[ENTRIES PROVIDED]:
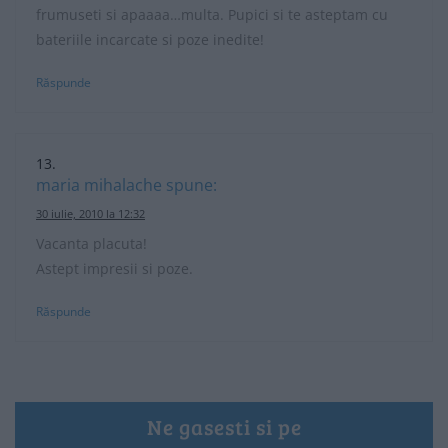
frumuseti si apaaaa…multa. Pupici si te asteptam cu
bateriile incarcate si poze inedite!
Răspunde
maria mihalache
spune:
30 iulie, 2010 la 12:32
Vacanta placuta!
Astept impresii si poze.
Răspunde
Ne gasesti si pe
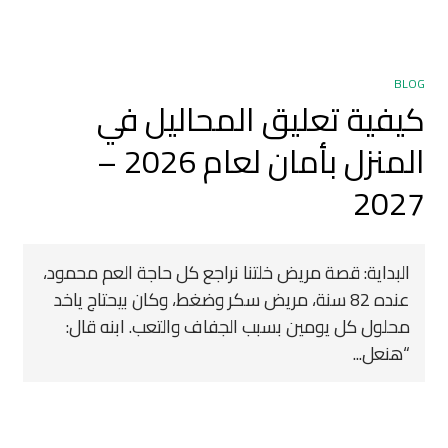
BLOG
كيفية تعليق المحاليل في
المنزل بأمان لعام 2026 –
2027
البداية: قصة مريض خلتنا نراجع كل حاجة العم محمود،
عنده 82 سنة، مريض سكر وضغط، وكان بيحتاج ياخد
محلول كل يومين بسبب الجفاف والتعب. ابنه قال:
“هنعل...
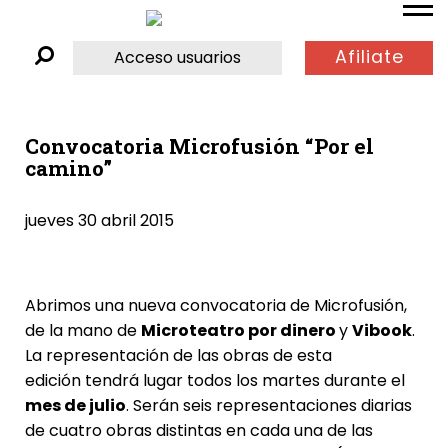
Afiliate
Acceso usuarios
Convocatoria Microfusión “Por el
camino”
jueves 30 abril 2015
Abrimos una nueva convocatoria de Microfusión,
de la mano de
Microteatro por dinero
y
Vibook
.
La representación de las obras de esta
edición tendrá lugar todos los martes durante el
mes de julio
. Serán seis representaciones diarias
de cuatro obras distintas en cada una de las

[EXERCISE INSTRUCTIONS]: Please set down each line of the data above exactly as written, without the pictures.

[RESPONSE AREA]:
frumuseti si apaaaa…multa. Pupici si te asteptam cu
bateriile incarcate si poze inedite!
Răspunde
maria mihalache
spune:
30 iulie, 2010 la 12:32
Vacanta placuta!
Astept impresii si poze.
Răspunde
Ne gasesti si pe
BLOG
كيفية تعليق المحاليل في
المنزل بأمان لعام 2026 –
2027
البداية: قصة مريض خلتنا نراجع كل حاجة العم محمود،
عنده 82 سنة، مريض سكر وضغط، وكان بيحتاج ياخد
محلول كل يومين بسبب الجفاف والتعب. ابنه قال:
“هنعل...
Afiliate
Acceso usuarios
Convocatoria Microfusión “Por el
camino”
jueves 30 abril 2015
Abrimos una nueva convocatoria de Microfusión,
de la mano de
Microteatro por dinero
y
Vibook
.
La representación de las obras de esta
edición tendrá lugar todos los martes durante el
mes de julio
. Serán seis representaciones diarias
de cuatro obras distintas en cada una de las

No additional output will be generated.